> _Activity_: Give the count of lines in the records below that contain "rect", and say nothing more.

> _Data provided_:
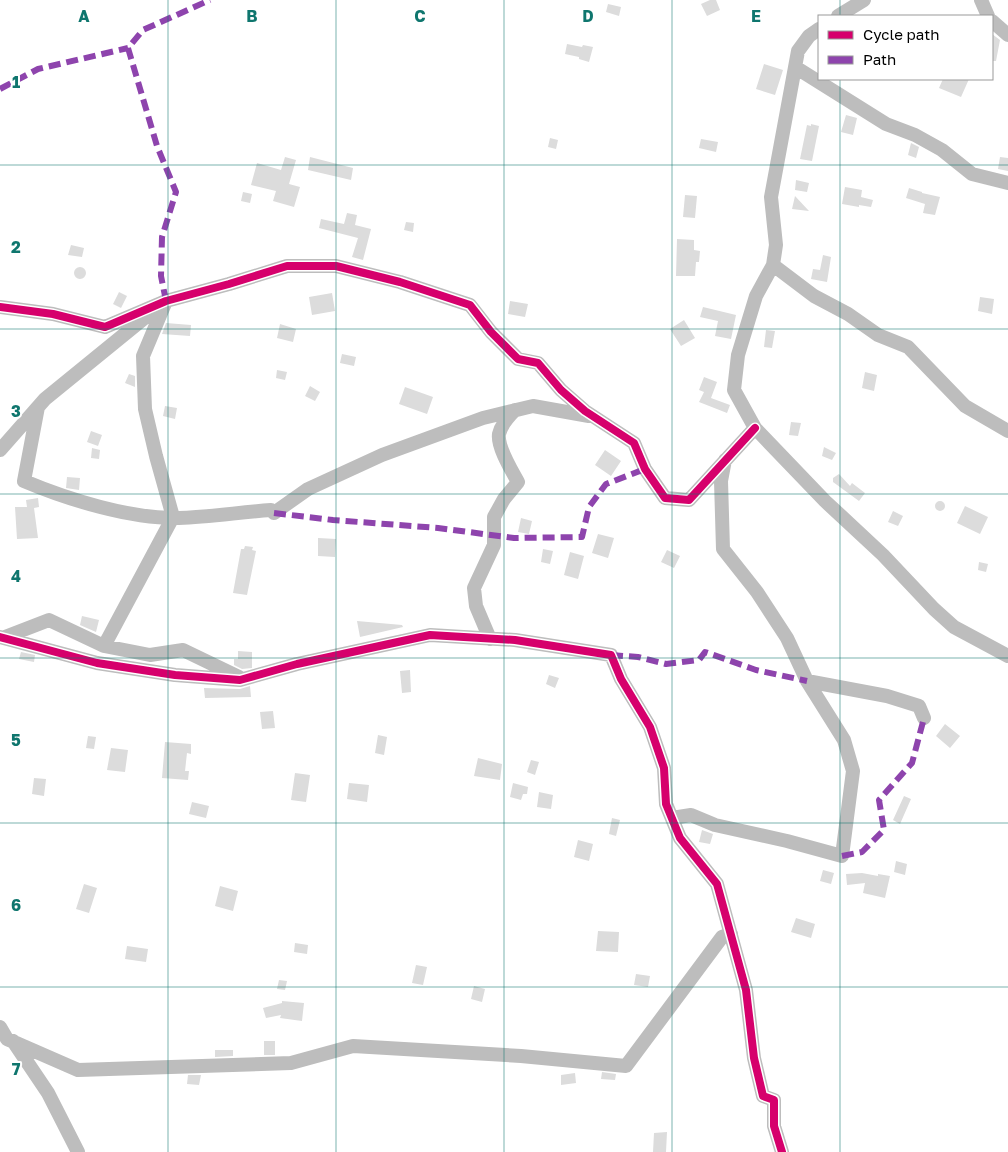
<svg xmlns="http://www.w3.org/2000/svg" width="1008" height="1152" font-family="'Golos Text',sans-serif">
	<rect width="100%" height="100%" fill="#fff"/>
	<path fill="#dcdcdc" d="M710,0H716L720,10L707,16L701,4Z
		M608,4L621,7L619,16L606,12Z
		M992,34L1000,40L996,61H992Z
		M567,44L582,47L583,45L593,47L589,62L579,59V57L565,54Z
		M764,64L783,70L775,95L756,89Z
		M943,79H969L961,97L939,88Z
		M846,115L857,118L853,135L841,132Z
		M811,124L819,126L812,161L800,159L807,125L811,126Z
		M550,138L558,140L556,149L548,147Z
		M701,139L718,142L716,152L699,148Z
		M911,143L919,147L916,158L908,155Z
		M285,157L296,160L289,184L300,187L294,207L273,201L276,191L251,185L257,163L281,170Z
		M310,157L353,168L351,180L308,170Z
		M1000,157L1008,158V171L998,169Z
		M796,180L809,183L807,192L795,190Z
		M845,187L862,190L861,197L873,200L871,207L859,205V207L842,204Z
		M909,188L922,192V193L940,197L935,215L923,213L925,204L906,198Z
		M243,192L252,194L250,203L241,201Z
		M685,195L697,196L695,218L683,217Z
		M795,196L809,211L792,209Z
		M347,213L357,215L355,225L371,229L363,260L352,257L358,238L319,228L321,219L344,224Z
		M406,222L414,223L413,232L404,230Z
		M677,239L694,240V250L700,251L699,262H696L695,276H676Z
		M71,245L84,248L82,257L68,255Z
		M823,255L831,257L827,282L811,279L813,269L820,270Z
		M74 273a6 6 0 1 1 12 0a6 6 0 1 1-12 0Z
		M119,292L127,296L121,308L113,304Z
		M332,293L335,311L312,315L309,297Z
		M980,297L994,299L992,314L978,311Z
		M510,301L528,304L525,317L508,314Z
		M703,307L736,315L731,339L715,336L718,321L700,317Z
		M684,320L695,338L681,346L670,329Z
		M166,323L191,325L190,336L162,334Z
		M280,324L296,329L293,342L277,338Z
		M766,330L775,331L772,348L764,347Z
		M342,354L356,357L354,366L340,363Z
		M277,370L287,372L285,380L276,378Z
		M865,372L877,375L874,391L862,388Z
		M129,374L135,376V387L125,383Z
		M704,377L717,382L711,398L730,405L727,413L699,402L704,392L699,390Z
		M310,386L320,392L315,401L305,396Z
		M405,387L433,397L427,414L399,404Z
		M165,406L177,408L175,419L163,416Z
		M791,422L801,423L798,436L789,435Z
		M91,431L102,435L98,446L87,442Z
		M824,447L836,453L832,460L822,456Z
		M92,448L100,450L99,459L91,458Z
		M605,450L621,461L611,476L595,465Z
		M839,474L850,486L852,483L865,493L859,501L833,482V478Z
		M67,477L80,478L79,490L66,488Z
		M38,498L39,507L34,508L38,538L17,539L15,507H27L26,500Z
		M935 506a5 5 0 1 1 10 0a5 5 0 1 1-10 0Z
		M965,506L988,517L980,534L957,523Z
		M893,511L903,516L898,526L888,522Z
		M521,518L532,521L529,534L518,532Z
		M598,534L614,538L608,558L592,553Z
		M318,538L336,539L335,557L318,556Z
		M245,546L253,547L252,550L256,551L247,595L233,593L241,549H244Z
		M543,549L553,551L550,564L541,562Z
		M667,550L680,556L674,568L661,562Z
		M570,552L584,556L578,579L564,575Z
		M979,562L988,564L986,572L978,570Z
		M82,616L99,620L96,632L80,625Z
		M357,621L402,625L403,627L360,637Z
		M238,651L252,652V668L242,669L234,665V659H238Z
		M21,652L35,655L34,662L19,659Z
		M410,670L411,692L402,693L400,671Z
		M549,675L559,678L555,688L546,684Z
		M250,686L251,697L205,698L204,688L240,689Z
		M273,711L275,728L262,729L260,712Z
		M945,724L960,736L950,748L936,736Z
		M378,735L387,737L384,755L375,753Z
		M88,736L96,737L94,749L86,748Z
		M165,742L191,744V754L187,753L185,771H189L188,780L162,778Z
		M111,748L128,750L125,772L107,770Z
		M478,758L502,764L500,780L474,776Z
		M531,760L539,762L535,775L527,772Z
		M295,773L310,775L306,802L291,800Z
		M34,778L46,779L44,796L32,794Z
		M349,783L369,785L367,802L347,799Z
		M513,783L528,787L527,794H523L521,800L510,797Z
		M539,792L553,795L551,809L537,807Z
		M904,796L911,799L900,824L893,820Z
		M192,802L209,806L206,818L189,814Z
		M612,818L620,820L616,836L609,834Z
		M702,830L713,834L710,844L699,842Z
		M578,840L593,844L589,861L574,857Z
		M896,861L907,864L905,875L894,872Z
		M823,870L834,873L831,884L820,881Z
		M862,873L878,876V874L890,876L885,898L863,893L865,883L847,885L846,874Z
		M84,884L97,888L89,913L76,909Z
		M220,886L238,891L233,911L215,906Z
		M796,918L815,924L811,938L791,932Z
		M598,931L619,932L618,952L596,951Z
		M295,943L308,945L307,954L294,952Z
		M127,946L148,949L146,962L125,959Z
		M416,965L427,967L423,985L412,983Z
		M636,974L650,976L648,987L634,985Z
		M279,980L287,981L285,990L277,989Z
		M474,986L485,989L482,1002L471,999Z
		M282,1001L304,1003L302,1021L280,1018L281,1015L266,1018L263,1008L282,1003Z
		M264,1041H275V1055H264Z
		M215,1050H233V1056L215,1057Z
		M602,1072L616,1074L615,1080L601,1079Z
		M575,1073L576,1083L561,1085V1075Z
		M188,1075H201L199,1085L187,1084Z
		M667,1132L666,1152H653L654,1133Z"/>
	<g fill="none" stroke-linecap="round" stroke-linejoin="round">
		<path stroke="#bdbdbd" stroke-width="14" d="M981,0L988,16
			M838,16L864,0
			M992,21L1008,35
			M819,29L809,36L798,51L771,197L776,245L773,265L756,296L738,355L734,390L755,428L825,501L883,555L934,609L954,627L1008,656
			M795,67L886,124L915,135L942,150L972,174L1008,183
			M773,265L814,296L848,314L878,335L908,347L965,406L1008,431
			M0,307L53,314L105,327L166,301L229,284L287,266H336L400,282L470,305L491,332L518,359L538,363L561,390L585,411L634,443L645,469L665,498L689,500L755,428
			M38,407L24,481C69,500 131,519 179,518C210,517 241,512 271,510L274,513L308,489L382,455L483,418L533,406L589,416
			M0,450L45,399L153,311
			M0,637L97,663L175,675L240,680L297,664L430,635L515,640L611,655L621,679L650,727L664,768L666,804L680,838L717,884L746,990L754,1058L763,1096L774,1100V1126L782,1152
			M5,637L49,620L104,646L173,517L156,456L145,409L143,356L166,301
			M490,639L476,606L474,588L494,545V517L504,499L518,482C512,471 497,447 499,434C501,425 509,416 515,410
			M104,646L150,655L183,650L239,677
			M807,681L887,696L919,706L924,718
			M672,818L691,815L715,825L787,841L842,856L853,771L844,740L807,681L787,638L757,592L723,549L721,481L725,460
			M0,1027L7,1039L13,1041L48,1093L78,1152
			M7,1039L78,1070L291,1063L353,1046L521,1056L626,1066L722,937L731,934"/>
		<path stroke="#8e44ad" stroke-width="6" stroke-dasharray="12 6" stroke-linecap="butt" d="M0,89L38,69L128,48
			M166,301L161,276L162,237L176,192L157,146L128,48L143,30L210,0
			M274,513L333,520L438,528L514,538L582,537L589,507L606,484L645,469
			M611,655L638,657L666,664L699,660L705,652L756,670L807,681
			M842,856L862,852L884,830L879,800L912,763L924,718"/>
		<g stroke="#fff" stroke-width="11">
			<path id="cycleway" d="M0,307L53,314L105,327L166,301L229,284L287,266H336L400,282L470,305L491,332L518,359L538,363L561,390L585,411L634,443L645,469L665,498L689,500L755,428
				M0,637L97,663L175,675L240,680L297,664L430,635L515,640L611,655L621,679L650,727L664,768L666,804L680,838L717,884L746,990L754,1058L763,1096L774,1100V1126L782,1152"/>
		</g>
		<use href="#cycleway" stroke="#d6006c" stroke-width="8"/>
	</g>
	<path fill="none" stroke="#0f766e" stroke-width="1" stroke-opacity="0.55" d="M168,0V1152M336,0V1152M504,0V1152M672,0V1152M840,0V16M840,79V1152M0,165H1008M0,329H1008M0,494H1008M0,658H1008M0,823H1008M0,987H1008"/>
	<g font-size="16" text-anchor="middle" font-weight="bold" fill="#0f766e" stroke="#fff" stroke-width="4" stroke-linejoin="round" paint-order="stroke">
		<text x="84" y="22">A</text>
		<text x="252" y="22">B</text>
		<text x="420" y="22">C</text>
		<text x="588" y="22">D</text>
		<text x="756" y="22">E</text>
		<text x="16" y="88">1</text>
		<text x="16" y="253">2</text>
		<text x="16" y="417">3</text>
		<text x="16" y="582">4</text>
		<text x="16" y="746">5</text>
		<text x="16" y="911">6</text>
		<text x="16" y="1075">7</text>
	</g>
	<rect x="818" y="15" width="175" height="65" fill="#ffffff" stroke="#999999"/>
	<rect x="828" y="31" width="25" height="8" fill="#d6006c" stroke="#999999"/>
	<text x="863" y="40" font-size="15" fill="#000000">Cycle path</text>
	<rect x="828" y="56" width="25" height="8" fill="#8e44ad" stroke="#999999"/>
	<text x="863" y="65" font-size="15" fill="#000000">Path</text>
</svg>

> _Result_: 4